> [Tasks to perform]:
a: Decide whether each statement agrees with the steam generator description: (i) the heating block may be made by aluminum extrusion; (ii) liquid water is fed onto the radiator while the radiator is switched off; (iii) the extruded boiler can be made only of aluminum. For each, answer yes or no and quote the words of the description that decide it.
b: Summarize the steam generator description in two sentences.
c: Recast the paragraph of the steam generator description that begins "In another variant, the instantaneous steam generator comprises the entire chamber wall" as a bulleted list that keeps its main facts.

> [Selected text]:
━━━━
For example, the instantaneous steam generator comprises a radiator, in particular a heating coil or a heating cartridge, wherein the heating coil or the heating cartridge is arranged in a heating block. The heating block is arranged for example in the region of the floor of the chamber. In one variant, the heating block is fabricated by means of aluminum die-casting or aluminum extrusion. For example, the autoclave includes a nozzle arranged in the chamber for feeding, in particular spraying, liquid water onto the radiator. The feeding of liquid water is effected in particular with the radiator switched on. The radiator thus acts as an instantaneous steam generator.
In another variant, the instantaneous steam generator comprises the entire chamber wall or parts of the chamber wall, for example the floor of the chamber and/or the lateral chamber wall. In the chamber wall, in particular in the chamber floor, at least one heating element, in particular a heating cartridge is arranged in one example, by means of which the chamber wall, in particular the chamber floor can be heated and act as an instantaneous steam generator. In addition, the instantaneous steam generator comprises the lateral chamber wall. In this variant, at least one heating element alternatively or additionally is arranged in the lateral chamber wall, by means of which the chamber wall is heated and utilized for instantaneous steam generation. Heating elements in the lateral chamber wall in one variant merely are provided to heat the lateral chamber wall and reduce or inhibit a formation of condensate. For example, the instantaneous steam generator comprises the entire chamber wall or parts of the chamber wall, wherein the chamber is an extruded boiler, in particular an extruded aluminum boiler. Alternatively, the extruded boiler is fabricated from another thermally conductive material, for example from copper. In another example, the chamber is fabricated by a die-casting method, in particular by means of aluminum die-casting.
━━━━
> [Record extracts]:

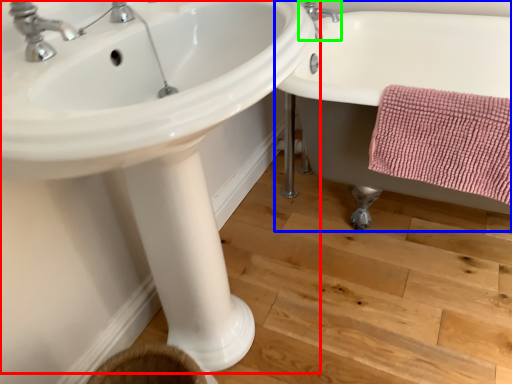
Question: Which is farther away from sink (highlighted by a red box)? bathtub (highlighted by a blue box) or tap (highlighted by a green box)?

Choices:
 (A) bathtub
 (B) tap

Answer: (B)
━━━━
> [Outputs by task]:
a:
(i) Yes: "In one variant, the heating block is fabricated by means of aluminum die-casting or aluminum extrusion."
(ii) No: "The feeding of liquid water is effected in particular with the radiator switched on."
(iii) No: "Alternatively, the extruded boiler is fabricated from another thermally conductive material, for example from copper."

b: In one form, the instantaneous steam generator is a radiator, such as a heating coil or heating cartridge in a heating block, onto which a nozzle in the chamber sprays liquid water while the radiator is switched on. In another form, heating elements in the chamber floor and/or lateral chamber wall let the wall itself generate steam, and the chamber may be an extruded boiler of aluminum or copper or be made by aluminum die-casting.

c:
- The instantaneous steam generator may comprise all or part of the chamber wall, such as the chamber floor and/or the lateral chamber wall.
- At least one heating element, such as a heating cartridge, may sit in the chamber floor, heating it so that it acts as an instantaneous steam generator.
- Heating elements may also, or instead, sit in the lateral chamber wall, heating it for steam generation.
- In one variant, heating elements in the lateral wall only heat that wall to reduce or inhibit condensate.
- The chamber may be an extruded boiler, in particular of aluminum, or of another thermally conductive material such as copper.
- The chamber may also be made by die-casting, in particular aluminum die-casting.